A ameaça de novo tarifaço de Donald Trump citou o Pix, o que levou defensores da PEC 65, que dá ao Banco Central autonomia orçamentária e financeira, a exigir sua aprovação. Antes da ameaça, editorial desta Folha ("Congresso precisa dar autonomia financeira ao BC", 24/5) defendeu aprovar "com presteza".

O Pix é patrimônio público e merece blindagem própria, que dispensa a proposta de emenda constitucional em tramitação no Senado —cujos três problemas graves nada têm a ver com o sistema de pagamentos instantâneos.

O primeiro é o aumento imediato da dívida pública. Por emitir moeda que não paga juros, o governo tem o chamado ganho de senhoriagem (igual à taxa de juros multiplicada pela base monetária). Com a PEC, esse ganho deixaria de abater a dívida, porque passaria a financiar os gastos do BC. Não é uma receita lateral: R$ 210 bilhões de 2017 a 2025, R$ 23,3 bilhões por ano. O orçamento atual do BC é de R$ 4,8 bilhões, quase um quinto!

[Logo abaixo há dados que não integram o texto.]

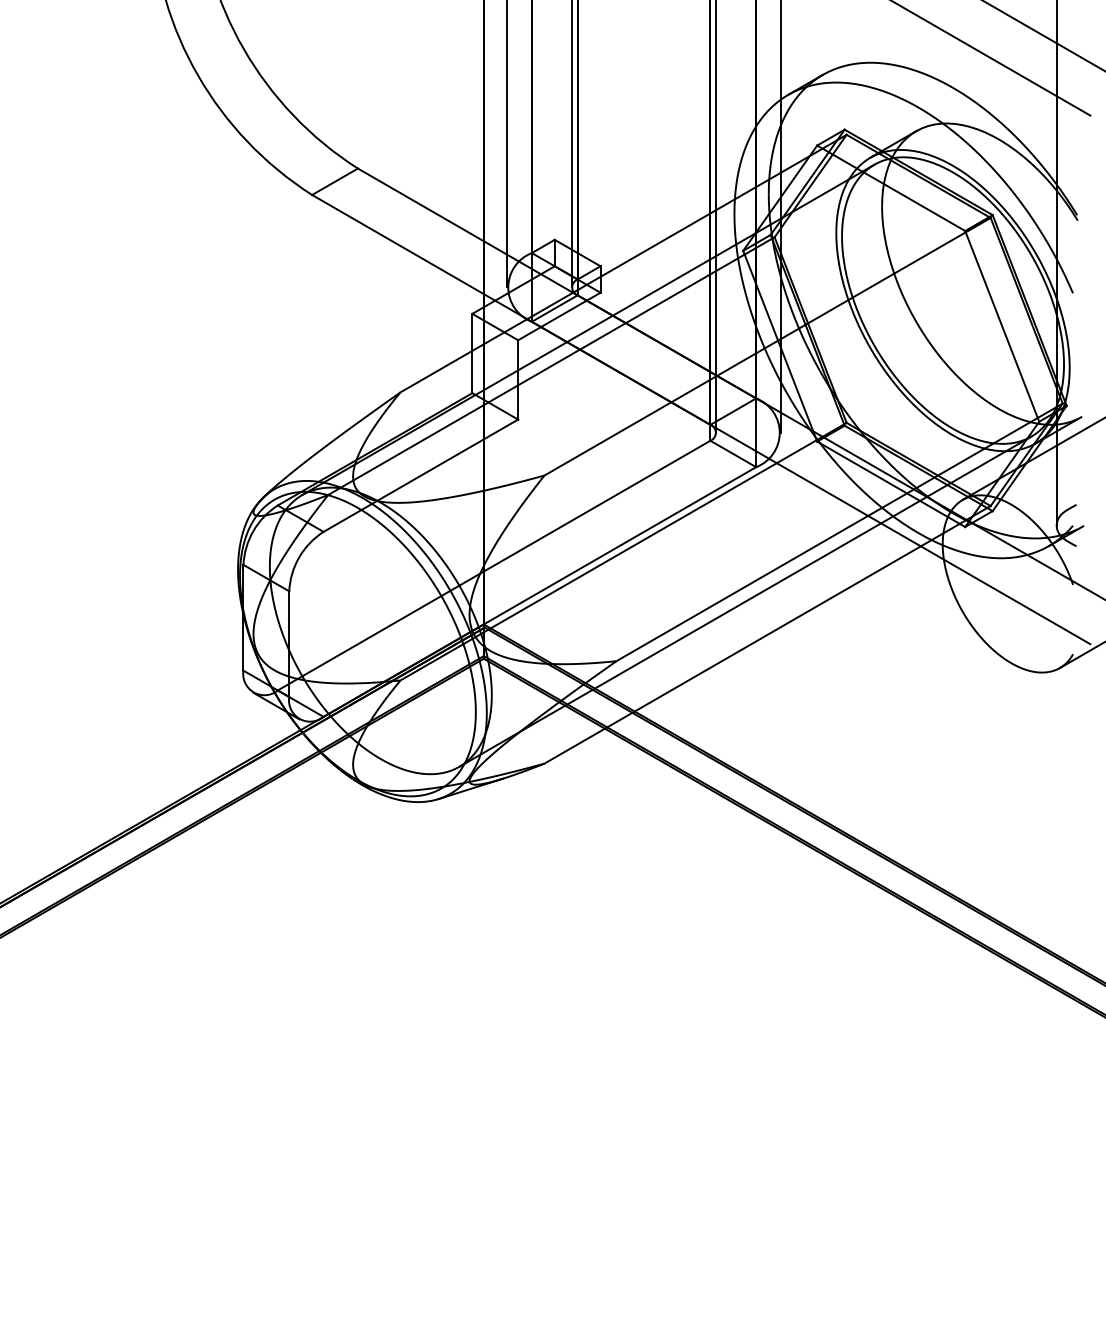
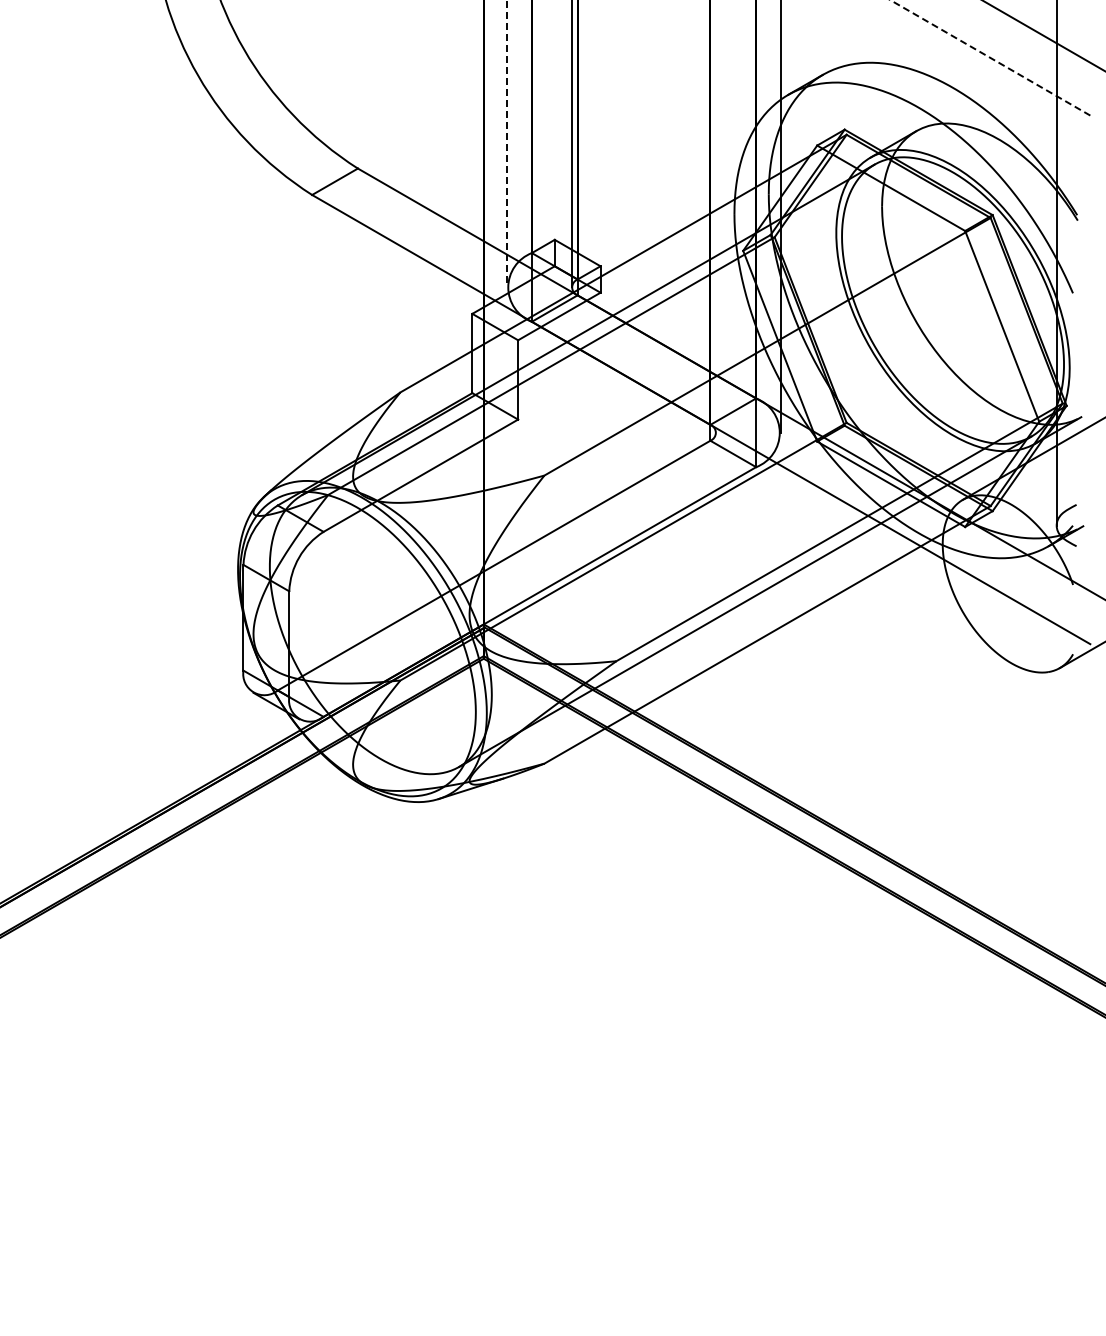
line at (989, 57): solid -> dashed
line at (507, 144): solid -> dashed
line at (716, 217): present -> none
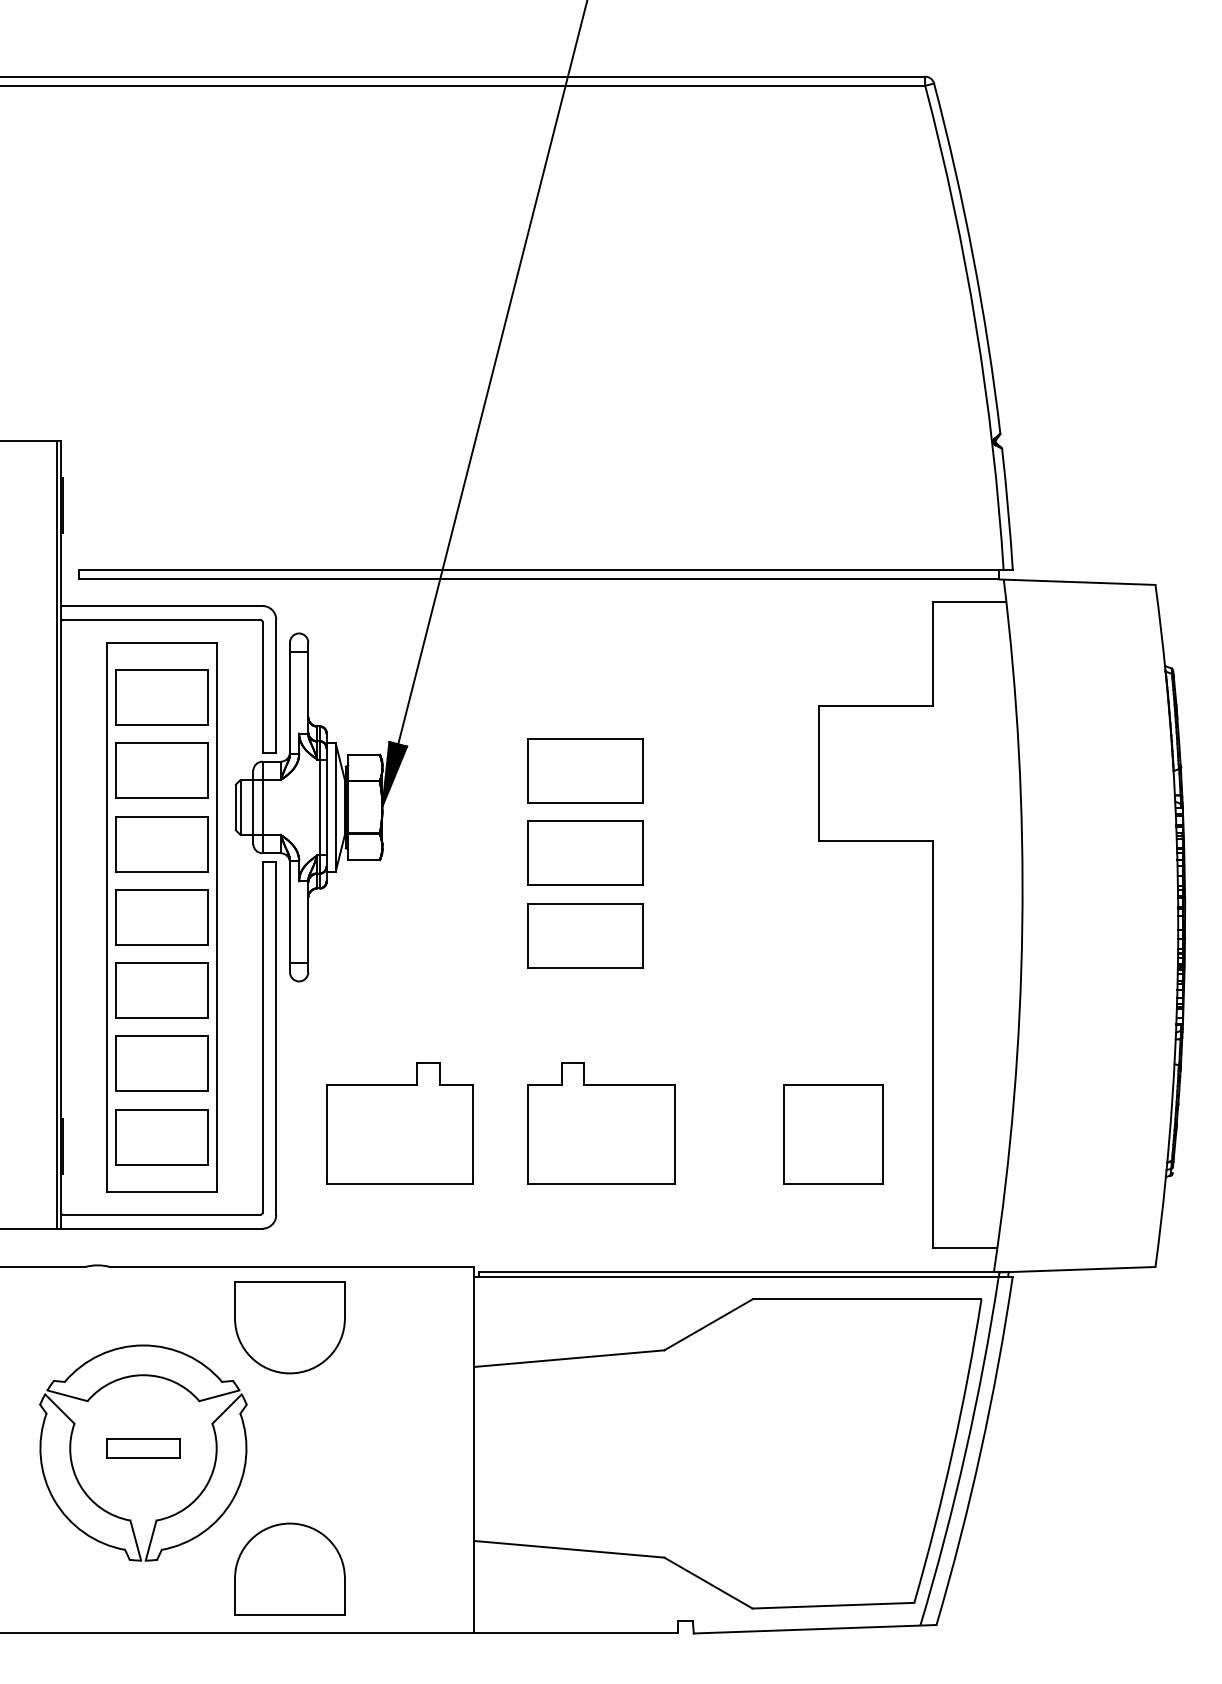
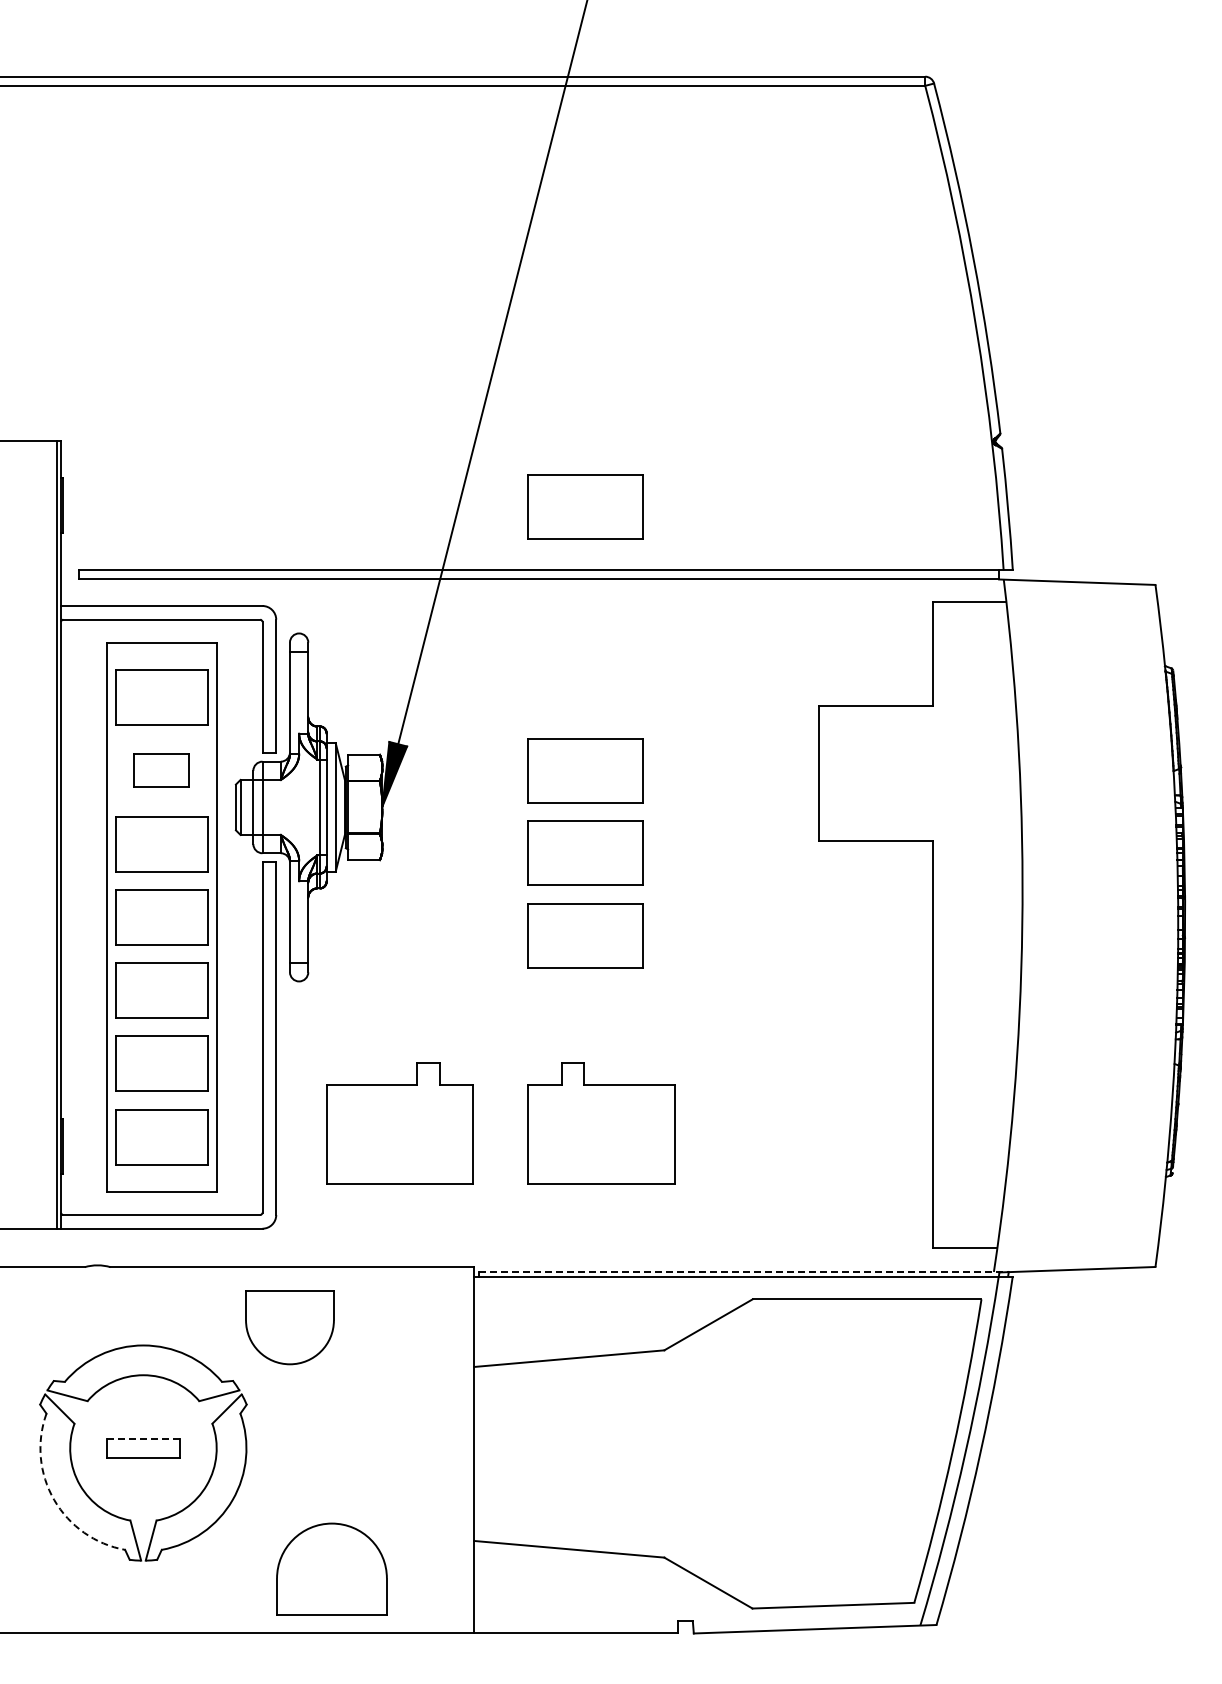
part at (585, 506): none -> present
part at (161, 770) size: 94x57 px -> 57x35 px
part at (833, 1134): present -> none
line at (743, 1271): solid -> dashed
part at (289, 1327) size: 112x94 px -> 90x76 px
line at (143, 1439): solid -> dashed
arc at (54, 1500): solid -> dashed
part at (289, 1568) position: (289, 1568) -> (331, 1568)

Causa perplexidade o contraste entre a imensa frouxidão fiscal que a PEC confere ao BC, dando receita quase cinco vezes maior que a atual, e o controle dos gastos sociais que é exigido pelo mercado financeiro e pelo presidente da instituição.

A mudança da natureza jurídica do BC faz com que todos os títulos públicos que ele tem para operar a política monetária —R$ 2,86 trilhões em dezembro de 2025— passem a contar como dívida pública. Descontadas as operações compromissadas para levar a taxa de juros interbancária para a meta Selic (R$ 990 bilhões), que já contam hoje, o salto na dívida aproxima-se de R$ 1,87 trilhão, ou 14,7% do PIB.